After everything I’d seen from him in the past few months alone, right now you’d know that I was your ally and not your adversary in this fight for the place we both call home. My love for you and for America would compel me to defend both of those things with equal vigor. You would feel safe in my presence because I’d have defended you from him, even if he was a Democrat.

I think that’s the most painful part of these days: not how fractured our nation is, not how hopelessly tribal every moment has become, not the prejudices being brazenly paraded around, not how openly ugly the discourse now is—it’s realizing how little people like me actually matter to people like you. It’s knowing that you’re willing to disconnect with me in order to remain tethered to him.

And this simply wouldn’t have been so for me.

I would never vote for a Democratic candidate who dehumanized Republicans the way Trump dehumanizes Democrats. 

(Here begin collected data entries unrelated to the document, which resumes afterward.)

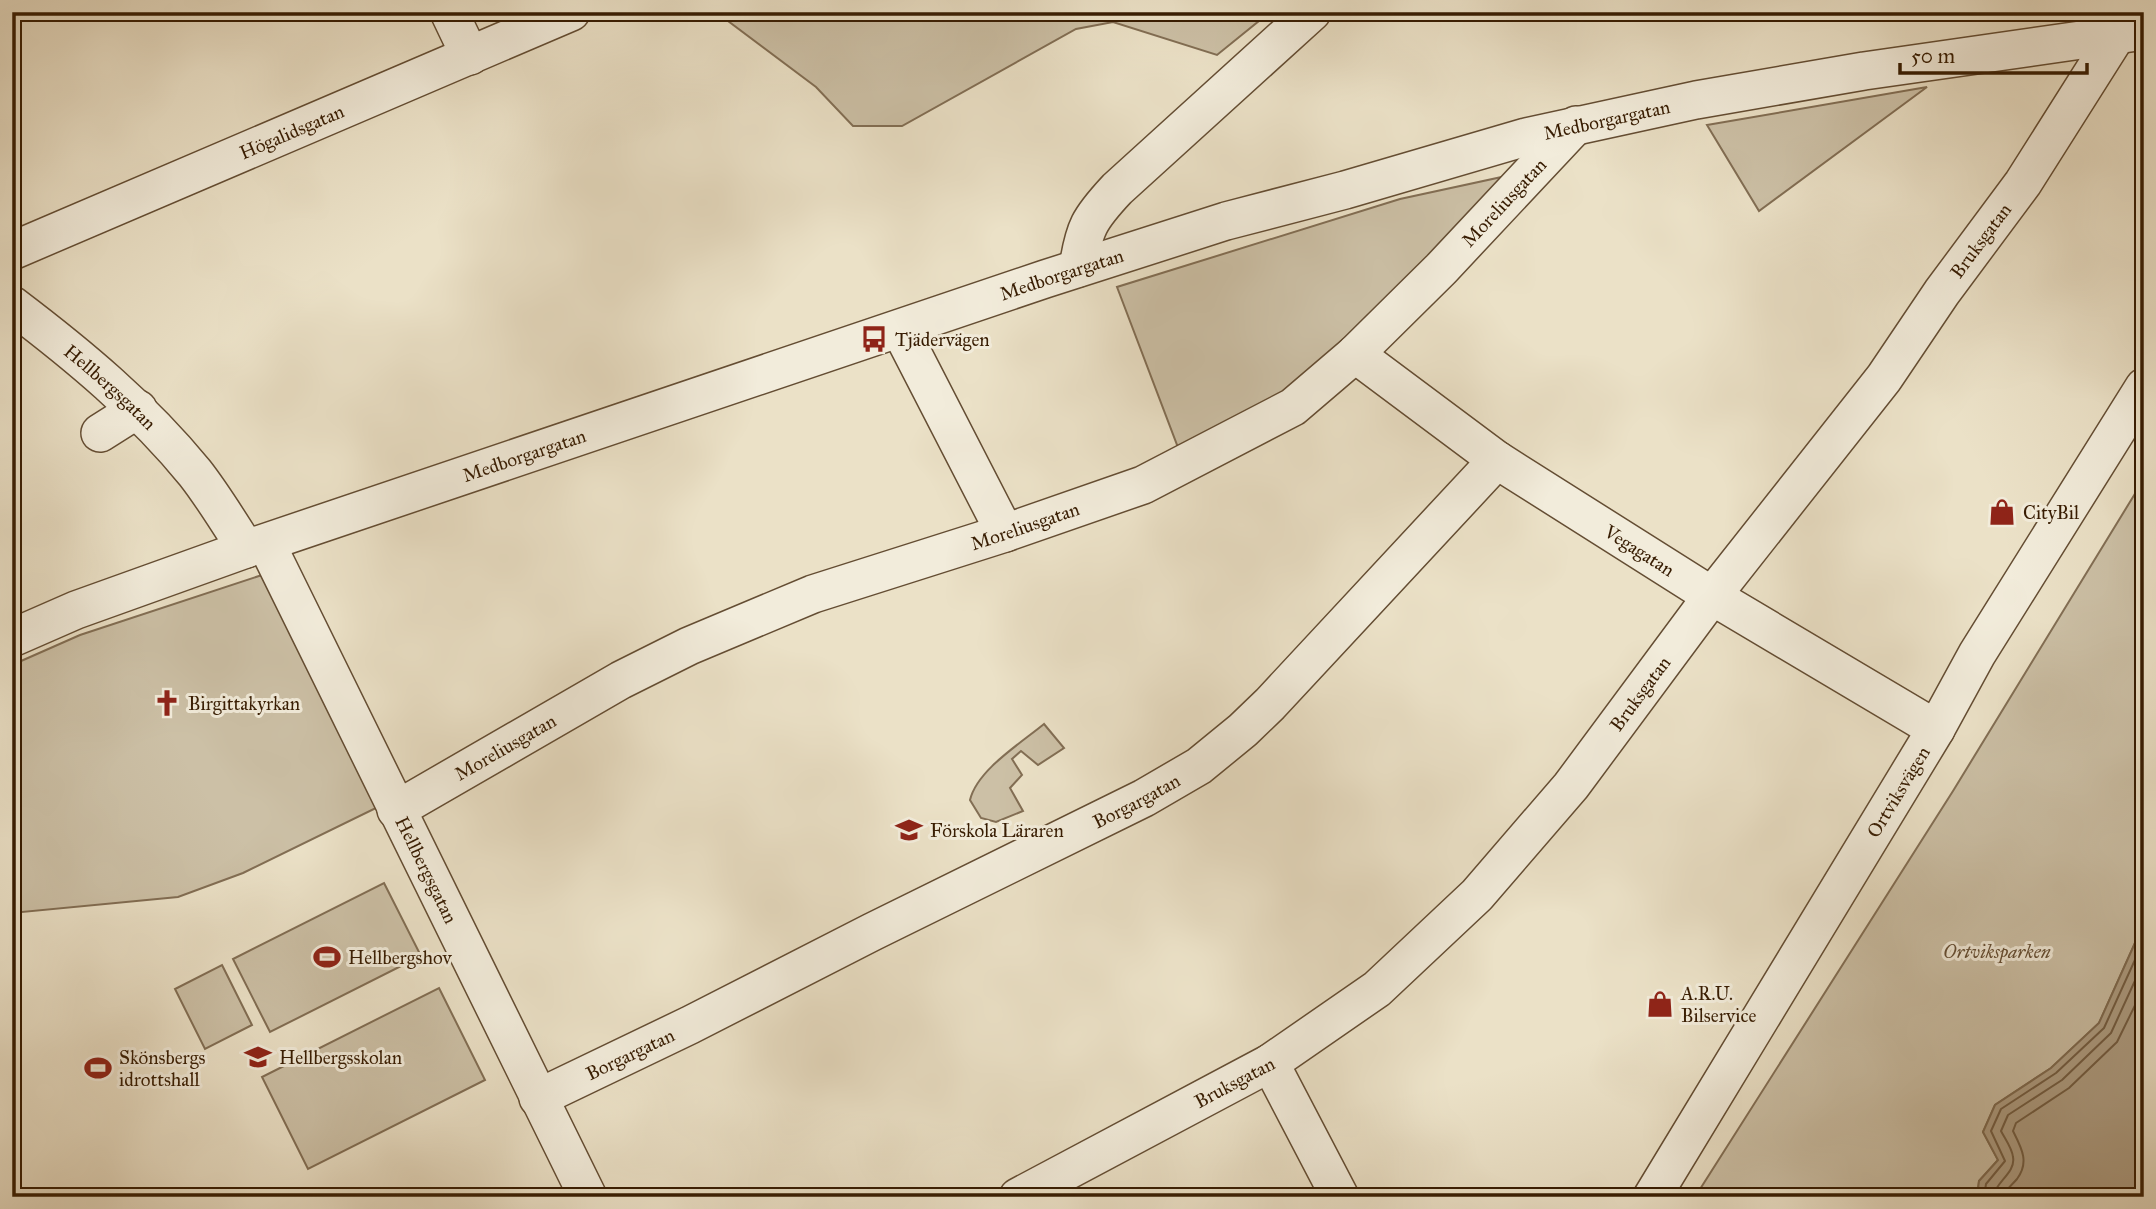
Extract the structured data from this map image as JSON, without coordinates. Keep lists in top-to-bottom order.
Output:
{
  "streets": {
    "street": [
      "Medborgargatan",
      "Högalidsgatan",
      "Moreliusgatan",
      "Bruksgatan",
      "Hellbergsgatan",
      "Vegagatan",
      "Ortviksvägen",
      "Borgargatan"
    ]
  },
  "crossings": [
    ["Medborgargatan", "Moreliusgatan"],
    ["Medborgargatan", "Bruksgatan"],
    ["Medborgargatan", "Hellbergsgatan"],
    ["Moreliusgatan", "Hellbergsgatan"],
    ["Moreliusgatan", "Vegagatan"],
    ["Bruksgatan", "Vegagatan"],
    ["Hellbergsgatan", "Borgargatan"],
    ["Vegagatan", "Ortviksvägen"],
    ["Vegagatan", "Borgargatan"]
  ],
  "parks": ["Ortviksparken"],
  "places": {
    "bus stop": ["Tjädervägen"],
    "shop": ["CityBil", "A.R.U. Bilservice"],
    "church": ["Birgittakyrkan"],
    "school or university": ["Förskola Läraren", "Hellbergsskolan"],
    "sports": ["Hellbergshov", "Skönsbergs idrottshall"]
  },
  "scale_bar": "50 m"
}
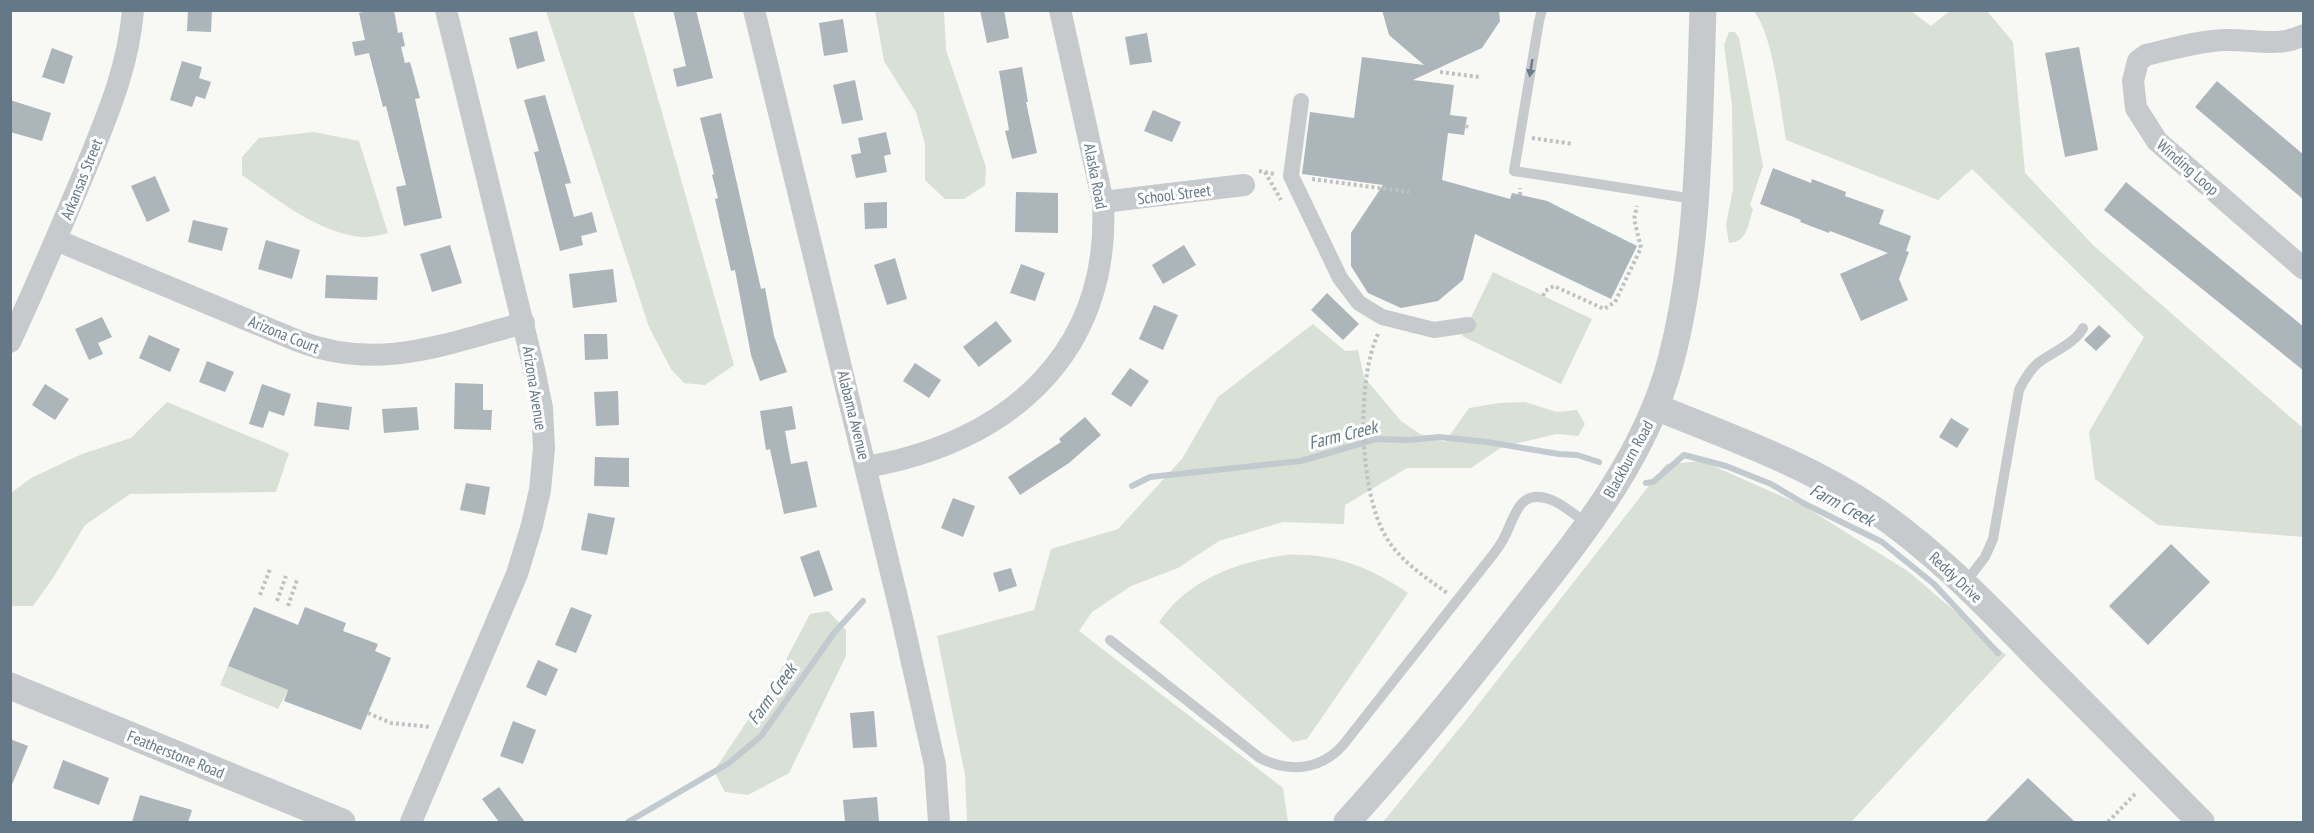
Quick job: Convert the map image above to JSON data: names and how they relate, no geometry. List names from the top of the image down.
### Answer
{
  "streets": {
    "street": [
      "Winding Loop",
      "Alaska Road",
      "Arkansas Street",
      "School Street",
      "Arizona Court",
      "Arizona Avenue",
      "Alabama Avenue",
      "Blackburn Road",
      "Reddy Drive",
      "Featherstone Road"
    ]
  },
  "crossings": [
    ["Alaska Road", "School Street"],
    ["Alaska Road", "Alabama Avenue"],
    ["Arkansas Street", "Arizona Court"],
    ["Arizona Court", "Arizona Avenue"],
    ["Blackburn Road", "Reddy Drive"]
  ],
  "water": ["Farm Creek"]
}
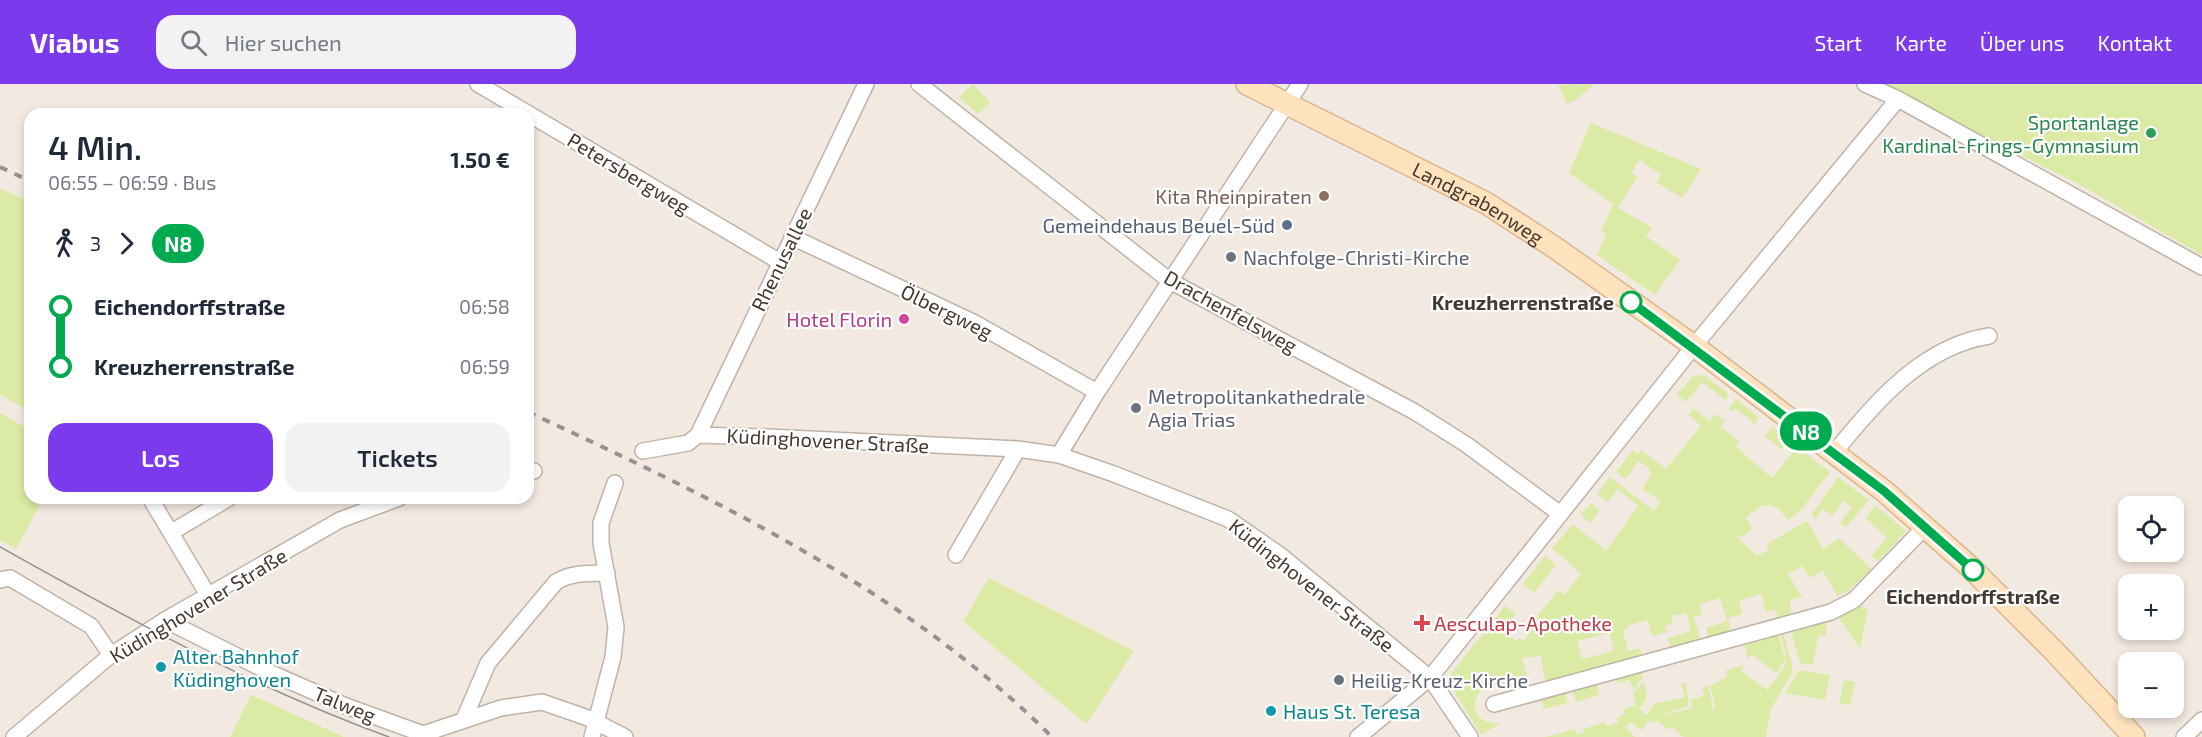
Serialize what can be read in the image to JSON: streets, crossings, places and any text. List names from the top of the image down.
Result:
{
  "streets": {
    "street": [
      "Petersbergweg",
      "Landgrabenweg",
      "Rhenusallee",
      "Ölbergweg",
      "Drachenfelsweg",
      "Küdinghovener Straße",
      "Talweg"
    ]
  },
  "crossings": [
    ["Petersbergweg", "Rhenusallee"],
    ["Rhenusallee", "Ölbergweg"],
    ["Rhenusallee", "Küdinghovener Straße"],
    ["Küdinghovener Straße", "Talweg"]
  ],
  "places": {
    "other": [
      "Sportanlage Kardinal-Frings-Gymnasium",
      "Kita Rheinpiraten",
      "Gemeindehaus Beuel-Süd",
      "Nachfolge-Christi-Kirche",
      "Kreuzherrenstraße",
      "Hotel Florin",
      "Metropolitankathedrale Agia Trias",
      "Eichendorffstraße",
      "Alter Bahnhof Küdinghoven",
      "Heilig-Kreuz-Kirche",
      "Haus St. Teresa"
    ],
    "health": ["Aesculap-Apotheke"]
  },
  "lines": ["bus line N8"],
  "page": {
    "header": "Viabus",
    "search": "Hier suchen",
    "nav": [
      "Start",
      "Karte",
      "Über uns",
      "Kontakt"
    ],
    "on_map": "N8",
    "heading": ["4 Min.", "06:55 – 06:59 · Bus", "1.50 €"],
    "legs": ["3", "N8"],
    "list": [
      {
        "name": "Eichendorffstraße",
        "value": "06:58"
      },
      {
        "name": "Kreuzherrenstraße",
        "value": "06:59"
      }
    ],
    "buttons": ["Los", "Tickets"],
    "map_buttons": ["+", "−"]
  }
}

I wouldn’t have accepted him branding you the “Radical Right,” for your conscientious objection to his war on decency and poverty and diversity.

I’d never have tolerated the nasty nicknames or the incendiary language or the continual verbal assaults on you—for simply disagreeing with him.

As I watched someone like Donald Trump manufacture enmity and dispense stereotypes and invoke violence against you and your family, I’d have considered you and your family, and the work you’ve done in the world and the ways you’ve shown me goodness—and I’d have felt more allegiance to you than to him, whether he had a D or an R next to his name in the voting booth.

Getting the temporary high of a political win wouldn’t have been worth the compromises I had to make to get it, or the collateral damage to more than half the human beings who make their homes here. It wouldn’t have been compatible with my morality to hold a Trump to people’s heads like a loaded weapon.

I don’t expect you to believe me, but I know who I am and the way I live my life, and I can promise you that if this President had shown the contempt for you and the people you love that he has toward me and the people I love (not to mention to the planet and the rule of law and vulnerable communities), there’s no way in hell I’d give him a single day more to steer us all into the abyss. 

Knowing that this isn’t true for you has created a wedge between us that will never be dismantled. It’s irreparably cut the ties that had connected us before 2016. 

If you claim to love and respect me and people like me, but you’re going to vote for him in November—you’re lying to you or to me or to both of us and you’re going to have to come to terms with that. I am trying to.

I believe that if a person hates and willingly generates injury to half the country, they don’t deserve to lead it—and the fact that you don’t seem to feel that way is the source of the deepest sadness and most profound grieving of this moment.

If Trump were a Democrat I wouldn’t vote for him. 

I simply wouldn’t.

I love and respect you too much to do that to you.